© Dominic Hawgood, CGI still from the series ‘Casting out the Self, 2017 ; Source @ Photoworks
With the increased digitalisation use of photography, a whole system of photography techniques, methods and production equipment was replaced by another superstructure of methods and devices (electronic, or digital), which dramatically changed and expanded the possibilities of capturing, editing and circulating images.
Instead of conventional image capturing, Hawgood focuses on practices associated with image manipulation and the production of computer generated images – which raises the questions of the ontological and epistemological nature of photography, while simultaneously forcing us to question the limits, tensions, and articulations between real and virtual, between fact and fiction, between representation and imagination.

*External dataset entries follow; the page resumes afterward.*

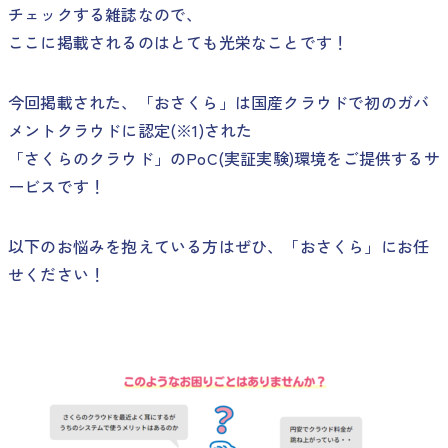
チェックする雑誌なので、
ここに掲載されるのはとても光栄なことです！
今回掲載された、「おさくら」は国産クラウドで初のガバ
メントクラウドに認定(※1)された
「さくらのクラウド」のPoC(実証実験)環境をご提供するサ
ービスです！
以下のお悩みを抱えている方はぜひ、「おさくら」にお任
せください！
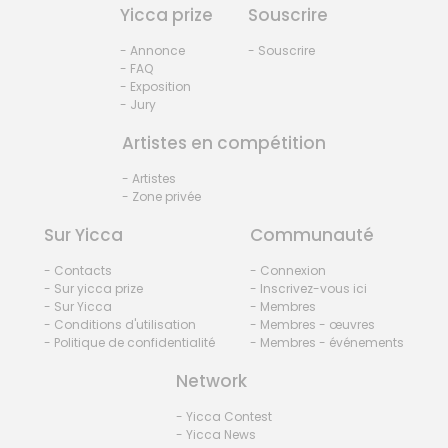
Yicca prize
Souscrire
- Annonce
- Souscrire
- FAQ
- Exposition
- Jury
Artistes en compétition
- Artistes
- Zone privée
Sur Yicca
Communauté
- Contacts
- Connexion
- Sur yicca prize
- Inscrivez-vous ici
- Sur Yicca
- Membres
- Conditions d'utilisation
- Membres - œuvres
- Politique de confidentialité
- Membres - événements
Network
- Yicca Contest
- Yicca News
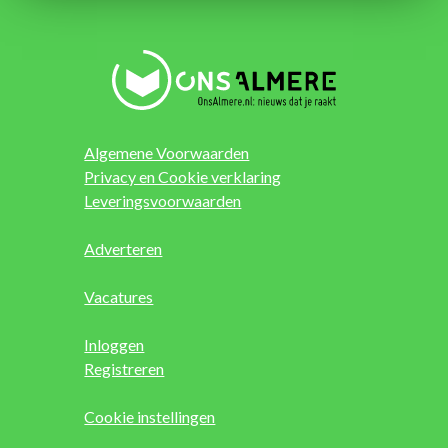
Algemene Voorwaarden
Privacy en Cookie verklaring
Leveringsvoorwaarden
Adverteren
Vacatures
Inloggen
Registreren
Cookie instellingen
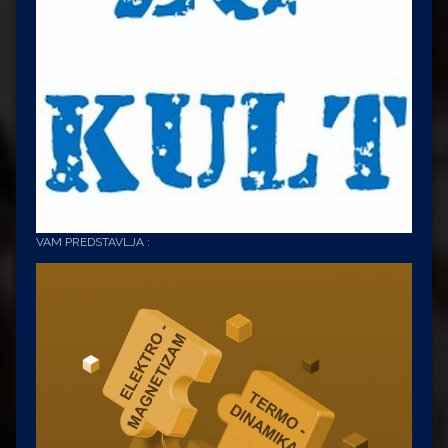
VAM PREDSTAVLJA :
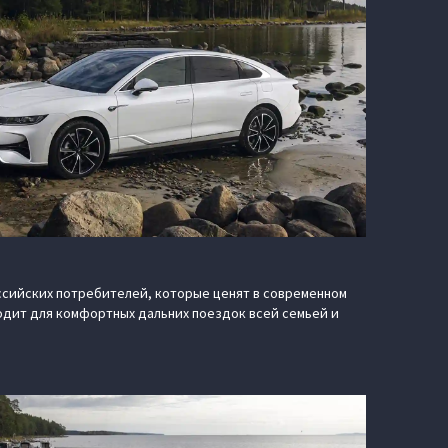
ссийских потребителей, которые ценят в современном
дит для комфортных дальних поездок всей семьей и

While photography is being questioned in this direction, “Casting out the Self” took this direction and turned it around to explore the spiritual side of digitals. The work explores the aesthetic properties of DMT – a psychedelic drug that is seen as a means to access the spiritual world. The aesthetic side of the effect as Hawgood described, “offered this digital experience — I felt like I was inside a computer simulation of some kind… you experience strange perspectives, distortions that might feel symmetrical or something like that. There’s unusual depth, noiselessness, clarity—all kinds of things that you associate with building imagery in CG (computer graphics) and digitally.”
He collaborated with another artist and created video animation which displays various images, visuals, and objects. This work focuses on digital technology and the visual world this technology makes possible, but also serves as a means to raise questions regarding the transition from the real world to the digital world.
The work tests a lot of boundaries that touch upon topics of my interest: spirituality and the line between real and fake. No doubt his work stretches and bends over my mind on how nowadays what photography is. Is CGI rendered images also a type of photography? With the increased digital technology usage in photography nowadays, what is photography?